_Task_
Reproduce the listing word for word, leaving every picture behind.
|---|
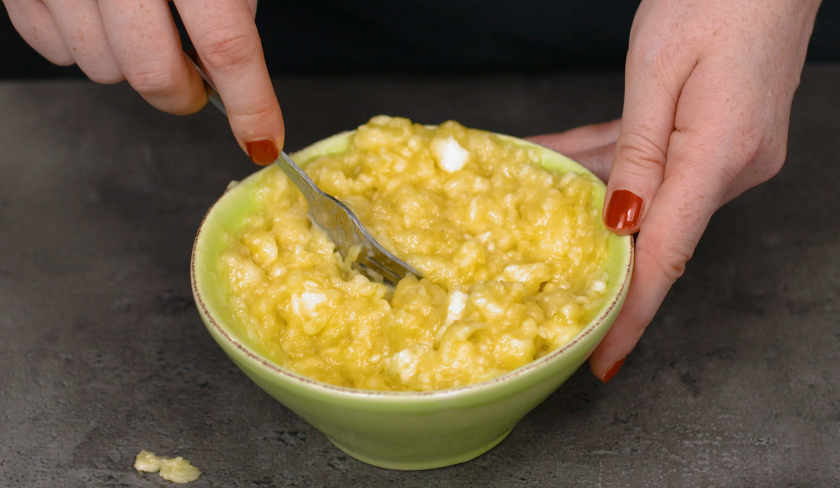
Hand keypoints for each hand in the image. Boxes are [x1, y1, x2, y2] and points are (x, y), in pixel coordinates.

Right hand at [3, 0, 283, 163]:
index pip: (226, 43)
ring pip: (102, 68)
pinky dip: (84, 47)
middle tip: (199, 86)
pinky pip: (53, 49)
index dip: (251, 103)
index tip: (262, 139)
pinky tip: (102, 16)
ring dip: (133, 68)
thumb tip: (228, 66)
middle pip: (151, 71)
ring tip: (145, 29)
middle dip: (183, 94)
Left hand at [529, 0, 821, 381]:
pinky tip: (567, 159)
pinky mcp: (724, 138)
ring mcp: (733, 155)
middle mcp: (734, 168)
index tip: (602, 361)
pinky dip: (616, 165)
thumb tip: (620, 226)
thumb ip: (635, 153)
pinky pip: (660, 163)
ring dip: (593, 196)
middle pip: (654, 231)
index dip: (631, 315)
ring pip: (649, 193)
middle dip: (593, 248)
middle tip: (539, 266)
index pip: (666, 258)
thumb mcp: (656, 73)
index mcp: (718, 156)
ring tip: (532, 191)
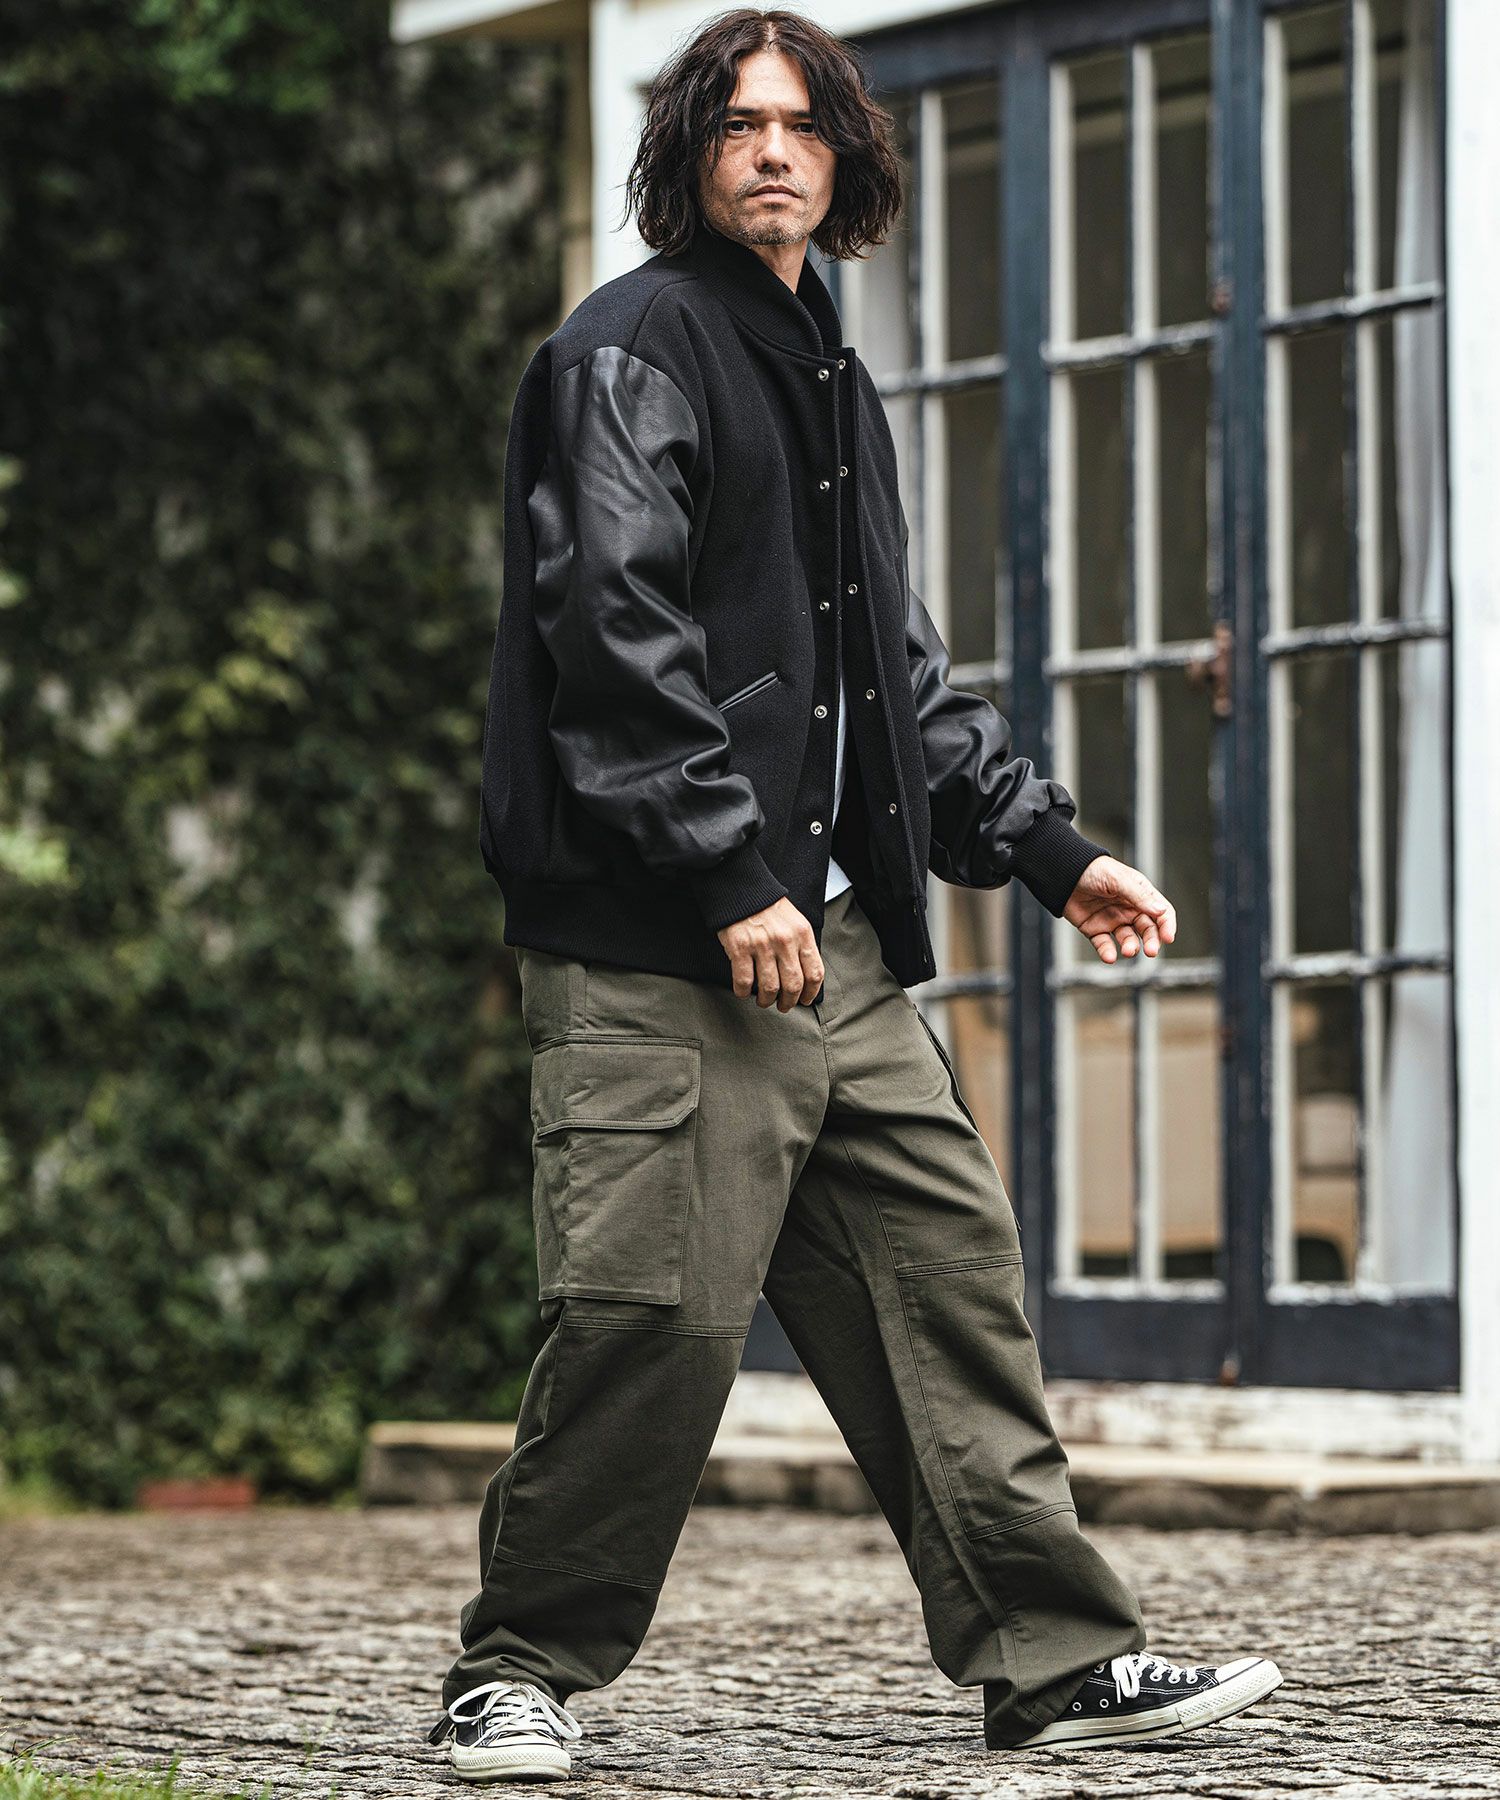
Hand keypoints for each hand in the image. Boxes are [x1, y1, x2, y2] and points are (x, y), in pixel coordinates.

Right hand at [717, 896, 823, 1009]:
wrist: (741, 888)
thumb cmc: (768, 907)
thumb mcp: (795, 921)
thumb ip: (802, 945)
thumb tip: (806, 977)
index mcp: (802, 934)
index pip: (814, 973)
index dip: (810, 993)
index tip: (805, 1001)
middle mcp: (784, 941)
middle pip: (793, 985)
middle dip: (788, 1002)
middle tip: (783, 1006)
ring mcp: (761, 945)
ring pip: (769, 988)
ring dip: (766, 1001)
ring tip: (764, 1001)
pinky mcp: (739, 948)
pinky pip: (744, 981)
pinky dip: (744, 992)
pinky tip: (744, 991)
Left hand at [1062, 856, 1176, 963]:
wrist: (1063, 873)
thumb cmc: (1092, 869)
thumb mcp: (1118, 879)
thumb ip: (1139, 896)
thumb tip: (1160, 911)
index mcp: (1139, 894)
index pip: (1161, 912)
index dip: (1167, 925)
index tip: (1168, 938)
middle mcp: (1129, 909)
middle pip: (1148, 930)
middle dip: (1151, 941)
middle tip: (1151, 951)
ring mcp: (1113, 920)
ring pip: (1128, 940)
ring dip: (1131, 947)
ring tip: (1128, 951)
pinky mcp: (1096, 929)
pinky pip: (1105, 945)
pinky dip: (1108, 953)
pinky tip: (1110, 956)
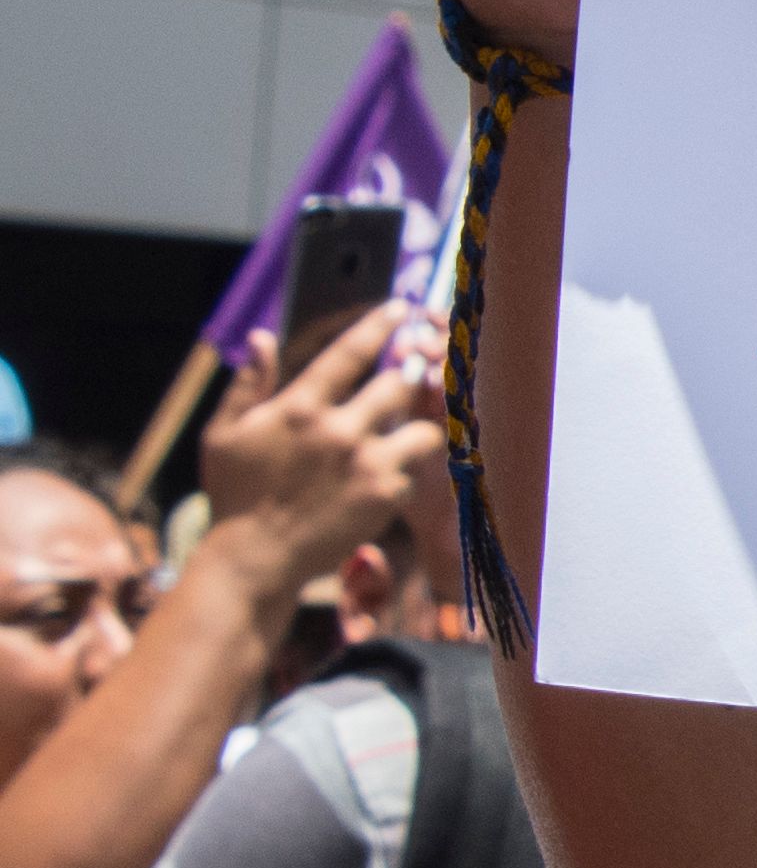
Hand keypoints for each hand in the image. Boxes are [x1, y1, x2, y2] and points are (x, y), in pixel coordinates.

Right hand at [190, 304, 445, 602]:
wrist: (253, 559)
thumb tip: (261, 337)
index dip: (380, 325)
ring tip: (400, 438)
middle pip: (399, 383)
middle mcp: (338, 427)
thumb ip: (248, 384)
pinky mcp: (387, 493)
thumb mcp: (225, 434)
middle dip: (405, 382)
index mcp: (299, 406)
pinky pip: (414, 469)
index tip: (403, 308)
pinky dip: (405, 471)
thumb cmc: (233, 496)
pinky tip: (385, 481)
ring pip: (422, 426)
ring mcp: (367, 461)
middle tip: (405, 386)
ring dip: (416, 428)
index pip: (350, 352)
|---|
_Task result_
Hand keypoints for each hand in the image. Boxes are [x1, y1, x2, y2] and points are (x, y), in pixel coordinates.

Right hand at [3, 0, 283, 163]:
index pip: (226, 43)
ring pip: (102, 68)
pinky dip: (84, 47)
middle tip: (199, 86)
pinky pip: (53, 49)
index dip: (251, 103)
index tip: (262, 139)
pinky tip: (102, 16)
ring dip: (133, 68)
thumb tip: (228, 66)
middle pip: (151, 71)
ring tip: (145, 29)
middle dip: (183, 94)
Left hand at [529, 0, 821, 381]:
pinky tip: (567, 159)
pinky mcp: (724, 138)
ring mcp: (733, 155)
middle mcp: (734, 168)
index tip: (602, 361)
pinky dip: (616, 165)
thumb tip: (620, 226)
thumb ip: (635, 153)
pinky pip: (660, 163)
ring dip: (593, 196)
middle pip: (654, 231)
index dip: (631, 315)
ring pip: (649, 193)
middle dip: (593, 248)
middle tip: (539, 266)
index pip: (666, 258)
thumb mcp: (656, 73)
index mcp: (718, 156)
ring tip: (532, 191)
Hand keypoints for each hand in the image. Boxes are [x1, y1, x2, y2] and points are (x, y), in pixel coordinates.

Right hand at [717, 896, 823, 1009]:
wrist: (741, 888)
thumb cmc: (768, 907)
thumb mcp: (795, 921)
thumb ip: (802, 945)
thumb tip: (806, 977)
index mcp: (802, 934)
index pip: (814, 973)
index dip: (810, 993)
index tip: (805, 1001)
middle mcp: (784, 941)
middle pip: (793, 985)
middle dip: (788, 1002)
middle tip: (783, 1006)
ring mcp: (761, 945)
ring pip: (769, 988)
ring dip: (766, 1001)
ring tip: (764, 1001)
pinky mcp: (739, 948)
pinky pip: (744, 981)
pinky dip: (744, 992)
pinky tip: (744, 991)
Left hand at [1062, 856, 1176, 963]:
wrist: (1063, 873)
thumb cmc: (1092, 869)
thumb mcp: (1118, 879)
thumb ip: (1139, 896)
thumb tip: (1160, 911)
index mcp: (1139, 894)
index pip: (1161, 912)
index dip: (1167, 925)
index tip: (1168, 938)
middle mcp: (1129, 909)
middle pip: (1148, 930)
middle dip: (1151, 941)
middle tip: (1151, 951)
ring mcp: (1113, 920)
ring pip: (1128, 940)
ring dip: (1131, 947)
ring tip: (1128, 951)
pinky mcp: (1096, 929)
pinky pip: (1105, 945)
pinky dip: (1108, 953)
pinky tip: (1110, 956)
Hand keypoints for each hand in the image. Boxes are [x1, y1, x2, y2] and points are (x, y), in pixel coordinates.

Right hand at [190, 304, 445, 602]:
wrist: (253, 559)
thumb tip: (261, 337)
index dip: (380, 325)
ring tip: (400, 438)
middle pip: (399, 383)
middle mcp: (338, 427)
thumb ip: (248, 384)
pinky mcp: (387, 493)
thumb mcp: (225, 434)
middle dip: (405, 382)
index mcp: (299, 406)
pinky pip: (414, 469)
index tip: (403, 308)
pinky dip: (405, 471)
thumb cmc: (233, 496)
pinky tip: (385, 481)
ring pip: (422, 426)
ring mcp: (367, 461)
middle tip: (405, 386)
ring dip: (416, 428)
index pip: (350, 352)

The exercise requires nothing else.